30Quando Zebul, o governador de Siquem, ouviu o que Gaal estava a dizer, ficou furioso. 31Mandou logo mensageiros a Abimeleque em Aruma: “Gaal, filho de Ebede, veio viver aqui para a cidade, acompanhado da família e agora está a fomentar a insurreição da população contra ti. 32Vem de noite com um exército e esconde-te nos campos. 33De manhã, logo que o dia desponte, ataca a cidade. Quando ele e os que o acompanham vierem ao teu encontro, poderás fazer o que melhor te parecer!”

34E foi assim que Abimeleque e a sua gente chegaram de noite, repartiram-se em quatro grupos e rodearam a cidade. 35Pela manhã, na altura em que Gaal se punha à porta da cidade, Abimeleque com os seus homens avançaram contra a cidade. 36Quando Gaal os viu, exclamou para Zebul: “Olha ali para cima, para aquela elevação! Não te parece que é gente que vem a descer?” Zebul respondeu-lhe: “Não! O que estás a ver são sombras que te parecem pessoas.”

37“Olha que não. Repara bem; estou certo que é gente que vem contra nós. Aliás, vêm ali mais, pelo caminho do carvalho dos Adivinhos!”

38Nessa altura, Zebul voltou-se triunfantemente para ele e disse: “E agora, onde é que está aquela tua arrogância? Onde está aquele que perguntava quem era Abimeleque e por que razão seria nosso rei? As pessoas de quem escarnecias e que amaldiçoavas estão aí a chegar à cidade. Vai ao seu encontro e luta!”

39Gaal assim fez. Levou os homens de Siquem e bateu-se contra Abimeleque. 40Contudo, foi derrotado, tendo ficado no campo de batalha muitos feridos de Siquem, parte dos quais iam deixando ficar-se pelo caminho de regresso à cidade. 41Abimeleque estava a viver nessa altura em Aruma. Zebul expulsou Gaal e os seus parentes de Siquem não permitindo mais que ficassem a viver ali.

42No dia seguinte os habitantes de Siquem tentaram novamente travar combate. No entanto, alguém avisou previamente Abimeleque daquele plano. 43Este dividiu os seus homens em três grupos e esconderam-se pelos campos. Quando os de Siquem saíram ao ataque, os outros saltaram dos seus esconderijos e caíram-lhe em cima, começando a matá-los. 44Abimeleque e o seu grupo correram para a entrada de Siquem, para impedir que os adversários fossem refugiar-se. Os outros dois grupos liquidaram-nos ali no campo. 45Mas a luta ainda se prolongou por todo o dia, antes que Abimeleque tomasse conta da cidade, matasse os habitantes e a deixasse em ruínas.

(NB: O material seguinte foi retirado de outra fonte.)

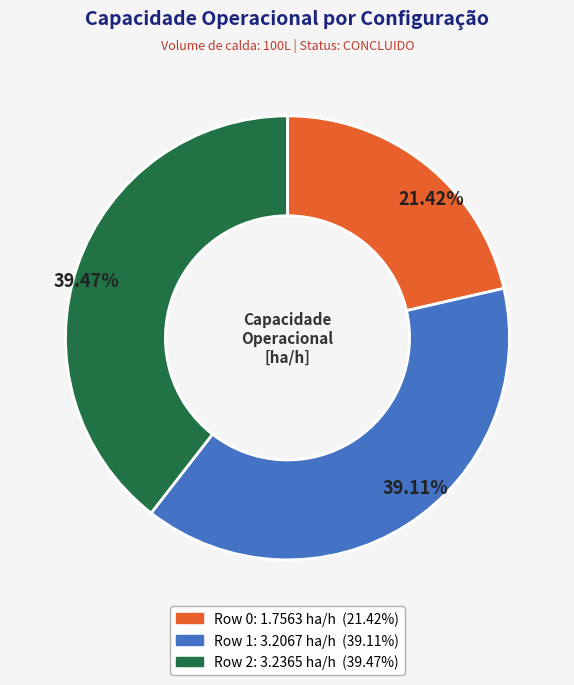

Do Row 2 and Row 1 together represent more than half of the pie?

Yes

46O povo da torre de Siquem viu o que acontecera e foi refugiar-se num forte que havia perto do templo de Baal-Berite. 47Quando Abimeleque tomou conhecimento, 48mandou a sua gente acompanhá-lo ao monte Zalmom, onde começou a cortar e a juntar lenha que depois transportou aos ombros. “Façam depressa como eu”, disse-lhes Abimeleque. 49Cada homem trouxe assim um fardo de lenha que veio depositar junto da fortaleza, seguindo o exemplo do seu chefe, fazendo uma pilha encostada às muralhas e pegando-lhe fogo. Dessa maneira, todo o povo que estava no interior da torre de Siquem acabou por morrer; eram perto dum milhar de homens e mulheres.

50De seguida, Abimeleque atacou a povoação de Tebez e capturou-a. 51Havia dentro da povoação uma torre forte e a população fugiu para lá, barricando-se no interior e subindo ao terraço. 52Abimeleque preparava-se para fazer o mesmo que aos outros e matá-los pelo fogo; 53mas uma mulher lançou lá de cima uma mó que lhe esmagou o crânio. 54Ainda com vida pôde gritar para o seu moço de armas: “Mata-me! Que não se venha a dizer que uma mulher matou Abimeleque!” Por isso, o moço trespassou-o com a espada e ele morreu. 55Quando a sua gente o viu morto, resolveram voltar para as suas casas.

56Assim, Deus castigou tanto Abimeleque como os habitantes de Siquem, por causa do assassínio dos seus 70 irmãos. 57Dessa forma, se cumpriu a maldição de Jotão, filho de Jerubaal.